The publication of a meta-analysis earlier this year showing annual health checks are useful has revived a long-running debate about the worthiness of the practice.
General health checks started in the middle of the last century in North America, and spread to other places, as “executive health checks”. As the name suggests, they were usually undertaken for high-ranking people in large companies to check there was no remedial, but undiagnosed, problem.
Soon many physicians were offering such checks to all their patients, and it became standard practice to undergo an annual check-up. The check-ups rather mimicked the type of examination we undergo for life insurance, to check whether someone is a good risk, or whether premiums need to be adjusted upwards.
Indeed, general health checks seem to offer an analogy with servicing cars – an essential thing to do to avoid breakdown in the near future. But do they actually do any good?
Health checks vs opportunistic care
A Canadian task force was set up in 1976 to answer just this question, and soon afterwards another was set up in the United States.
These taskforces were huge endeavours, costing millions of dollars, and they were one of the first forays into what we now call evidence-based care.
The results, when they started filtering in, found a lot of what was being offered (listening to the heart and lungs with a stethoscope, for instance, or feeling the abdomen, and routine ECGs) didn’t have evidence of benefit. Although few things, such as taking blood pressure, and of course childhood vaccinations, did.
Still, most of the rituals of annual health checks looked as if they might be worthless. A controversy was starting to brew.
In the meantime, the notion of opportunistic preventive care was being developed across the Atlantic. A pair of academic general practitioners in the United Kingdom had started talking about the potential to do good during every consultation by focusing on at least one preventive activity.
The choice of what that should be was influenced by a randomised controlled trial published at around the same time. It showed general practitioners telling people to stop smoking, together with giving them a leaflet (pretty unsubtle behavioural science by today’s standards) resulted in a reduction of smoking by about 4%.
This sounds pretty modest, but when multiplied up by the vast numbers of general practice consultations, the high rates of smoking at that time, and the multiple forms of harm tobacco causes, the health benefits of such a simple intervention were astounding.
Knowing your patients’ smoking status in the medical record became (and still is, actually) a marker of good quality general practice.
Thus were the battle lines drawn up between opportunistic preventive care protagonists, and the annual health check ones. And battles are still fought over what preventive activities are effective, meaning “is there trial evidence the intervention saves lives?”
Finding the right approach
Controversies rage over individual activities. Currently the most bitter are over prostate cancer screening, breast cancer screening in the age group between 40 and 50, and vaccinating against influenza.
A few activities have such good non-trial evidence that they’re accepted without it, such as screening women for cervical cancer.
And the battle lines move with the arrival of new nuggets of information. The new anti-human-papilloma-virus vaccine against cervical cancer, for instance, is likely to render the smear test obsolete in years to come, in many western countries.
A 2012 Cochrane review of the evidence for annual (or even longer) health checks seemed to put a nail in the coffin of the practice.

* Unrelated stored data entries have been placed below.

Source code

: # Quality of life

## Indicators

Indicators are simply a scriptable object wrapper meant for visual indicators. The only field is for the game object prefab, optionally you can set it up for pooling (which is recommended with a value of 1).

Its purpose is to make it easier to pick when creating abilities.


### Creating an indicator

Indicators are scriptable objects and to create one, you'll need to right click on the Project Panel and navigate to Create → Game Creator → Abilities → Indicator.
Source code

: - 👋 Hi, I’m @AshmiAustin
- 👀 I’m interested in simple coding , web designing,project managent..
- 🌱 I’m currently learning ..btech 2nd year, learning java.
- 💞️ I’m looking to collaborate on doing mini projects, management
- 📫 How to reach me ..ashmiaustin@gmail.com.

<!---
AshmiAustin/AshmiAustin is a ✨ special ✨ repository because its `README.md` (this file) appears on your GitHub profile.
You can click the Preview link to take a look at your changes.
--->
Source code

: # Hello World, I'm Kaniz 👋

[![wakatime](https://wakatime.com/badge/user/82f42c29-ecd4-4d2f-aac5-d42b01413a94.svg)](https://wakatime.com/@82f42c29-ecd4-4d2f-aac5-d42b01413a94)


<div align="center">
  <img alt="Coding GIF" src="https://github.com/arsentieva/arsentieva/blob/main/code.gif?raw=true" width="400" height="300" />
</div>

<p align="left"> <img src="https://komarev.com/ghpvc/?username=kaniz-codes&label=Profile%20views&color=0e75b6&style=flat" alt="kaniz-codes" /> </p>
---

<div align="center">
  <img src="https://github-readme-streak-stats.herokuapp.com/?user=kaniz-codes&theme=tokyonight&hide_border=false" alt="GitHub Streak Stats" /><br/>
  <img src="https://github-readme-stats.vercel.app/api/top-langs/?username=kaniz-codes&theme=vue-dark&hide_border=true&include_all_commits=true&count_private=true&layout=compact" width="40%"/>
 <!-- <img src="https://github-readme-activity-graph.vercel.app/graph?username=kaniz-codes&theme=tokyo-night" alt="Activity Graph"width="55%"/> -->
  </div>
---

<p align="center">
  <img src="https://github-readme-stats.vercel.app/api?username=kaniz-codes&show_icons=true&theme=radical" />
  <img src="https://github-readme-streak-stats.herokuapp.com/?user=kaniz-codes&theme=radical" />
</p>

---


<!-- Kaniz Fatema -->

It found no benefits in terms of reduced deaths (“mortality”) or even reduced health outcomes (“morbidity”).
It did find evidence of harms, especially overdiagnosis of conditions that would never have caused problems in life, and overtreatment of those conditions.
But the annual health check was given a reprieve earlier this year with the publication of another meta-analysis. This one was undertaken slightly differently, in particular with a focus on surrogate endpoints. In other words, rather than mortality or morbidity, measures such as blood pressure, body mass index, and cholesterol, were used to assess effectiveness.
Those of us who practice evidence-based medicine are somewhat suspicious of surrogate endpoints. All too often, these are easy to change but with no change in what really matters – how well people are rendered, or if fewer die earlier.
And indeed, in this meta-analysis, there was no reduction in deaths, or even deaths from cardiovascular disease (rather, embarrassingly it was the opposite, a slight statistically significant increase in cardiovascular deaths). But, we shouldn’t lose sight of individual preventive health activities that are worthwhile.
General health checks are hard to justify, and may even be harmful, while a limited (but nonetheless extensive) number of individual preventive activities are beneficial. These can be undertaken opportunistically during normal general practice problem solving.